● 练习题目:
a - 按照阅读短文的说法，莫斯科告急时，最后是什么冻死了那些巨蛇？
b - 数一数记录里有几行含有“blogs”这个词，只写出数字。

他们将从国外买来的鸡蛋放置在温室中,这些鸡蛋比起土里土气的本地鸡蛋,很是漂亮。但是在实验进行过程中,农场周边出现了一系列诡异的事情,正如杜妮娅对“洛克”所说:“孔佐夫卡村里的庄稼汉们都在议论呢,说您是个敌基督。他们还说,您的鸡蛋肯定是妖魔鬼怪。哪有用机器孵蛋的,罪过啊。他们想杀了您呢。”怪事最终变成了灾难,杜妮娅发出了一声惨叫,她的骨头被挤碎——是一条巨大的蛇缠住了她并将她置于死地。而前来调查的国家政治安保局特派员休金和波莱提斯也惨遭厄运,他们同样被巨蛇吞噬。原来这些蛋是蛇蛋,而且是森蚺的蛋,在红光激活生命的实验室里,森蚺成灾,他们从农场向斯摩棱斯克进攻,继而向莫斯科进发,所到之处死尸遍地,于是莫斯科进入到战时状态,已配备毒气的红军部队甚至也进入到了斯摩棱斯克省,人群也喊出了“乌拉……乌拉”的欢呼声。
1928年的这一切似乎似曾相识?进军莫斯科的敌人,进入战士状态的红军,还有“乌拉……乌拉”的欢呼声,只不过1928年的这场战争是动物和人类之间的战争,但是在布尔加科夫的世界里,战争的残酷性都是一样的,甚至在1928年的“未来”,演变为科学和愚昧之间的战争:愚昧的是“洛克”,实验室的蛋竟然是蛇蛋;愚昧的是人群,他们认为这场灾难是由实验室引起的,于是他们闯入了实验室,用暴力打死了里面的人,包括门卫潘克拉特,包括玛丽亚·斯捷潘诺夫娜,当然也包括教授佩尔西科夫。而更为讽刺的是,当莫斯科告急,不是红军击退了敌人,而是严寒,零下十八度的气温终于冻死了这些巨蛇,“人们才恍然醒悟到,正是这场严寒拯救了首都,也拯救了首都辖下的这一片广袤无垠的大地。”而在1929年春天到来的时候,莫斯科恢复了生机,“处处都是星星点点的灯火,随处可见五彩绚烂的霓虹,马路上车流滚滚,来来往往川流不息。”

● 所给记录:
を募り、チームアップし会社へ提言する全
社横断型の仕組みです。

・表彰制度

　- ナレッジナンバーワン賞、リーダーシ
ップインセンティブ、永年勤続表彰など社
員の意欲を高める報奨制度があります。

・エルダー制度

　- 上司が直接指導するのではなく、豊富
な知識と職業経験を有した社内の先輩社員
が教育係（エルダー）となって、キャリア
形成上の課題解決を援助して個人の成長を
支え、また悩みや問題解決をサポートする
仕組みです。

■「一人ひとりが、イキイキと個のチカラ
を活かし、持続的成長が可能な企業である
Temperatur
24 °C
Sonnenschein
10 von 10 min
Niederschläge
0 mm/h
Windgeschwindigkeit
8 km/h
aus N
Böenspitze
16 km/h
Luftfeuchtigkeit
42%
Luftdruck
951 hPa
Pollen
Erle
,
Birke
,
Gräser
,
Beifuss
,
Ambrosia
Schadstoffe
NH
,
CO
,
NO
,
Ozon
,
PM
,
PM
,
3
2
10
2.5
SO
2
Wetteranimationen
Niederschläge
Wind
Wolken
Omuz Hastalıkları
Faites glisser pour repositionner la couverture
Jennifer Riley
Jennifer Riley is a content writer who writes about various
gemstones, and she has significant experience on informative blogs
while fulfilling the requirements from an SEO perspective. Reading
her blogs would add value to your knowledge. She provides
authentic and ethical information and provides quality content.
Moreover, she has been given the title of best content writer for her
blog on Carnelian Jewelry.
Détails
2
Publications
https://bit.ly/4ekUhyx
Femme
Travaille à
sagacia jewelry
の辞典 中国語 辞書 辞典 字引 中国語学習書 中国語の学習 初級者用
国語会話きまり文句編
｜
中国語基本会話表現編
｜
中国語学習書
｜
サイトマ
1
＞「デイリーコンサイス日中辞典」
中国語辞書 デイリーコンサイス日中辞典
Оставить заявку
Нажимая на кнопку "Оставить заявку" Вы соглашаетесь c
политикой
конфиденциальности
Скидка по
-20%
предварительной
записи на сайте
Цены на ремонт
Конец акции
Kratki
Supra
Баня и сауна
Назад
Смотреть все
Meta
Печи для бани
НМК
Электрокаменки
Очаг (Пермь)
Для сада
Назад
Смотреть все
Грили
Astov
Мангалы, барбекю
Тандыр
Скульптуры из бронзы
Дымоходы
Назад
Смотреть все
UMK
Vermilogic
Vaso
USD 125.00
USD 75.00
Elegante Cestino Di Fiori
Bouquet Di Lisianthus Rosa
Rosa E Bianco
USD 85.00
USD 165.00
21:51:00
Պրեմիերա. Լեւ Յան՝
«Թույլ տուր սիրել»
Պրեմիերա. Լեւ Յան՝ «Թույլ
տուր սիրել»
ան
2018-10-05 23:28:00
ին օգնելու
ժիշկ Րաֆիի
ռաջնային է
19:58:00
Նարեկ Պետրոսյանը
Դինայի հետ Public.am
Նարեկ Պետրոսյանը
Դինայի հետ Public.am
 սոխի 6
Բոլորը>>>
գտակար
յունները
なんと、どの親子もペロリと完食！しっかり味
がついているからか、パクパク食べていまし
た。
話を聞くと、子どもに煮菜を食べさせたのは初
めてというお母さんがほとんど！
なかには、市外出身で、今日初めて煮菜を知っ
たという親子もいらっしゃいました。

● 作答内容:
a - 零下十八度的严寒。

b - 2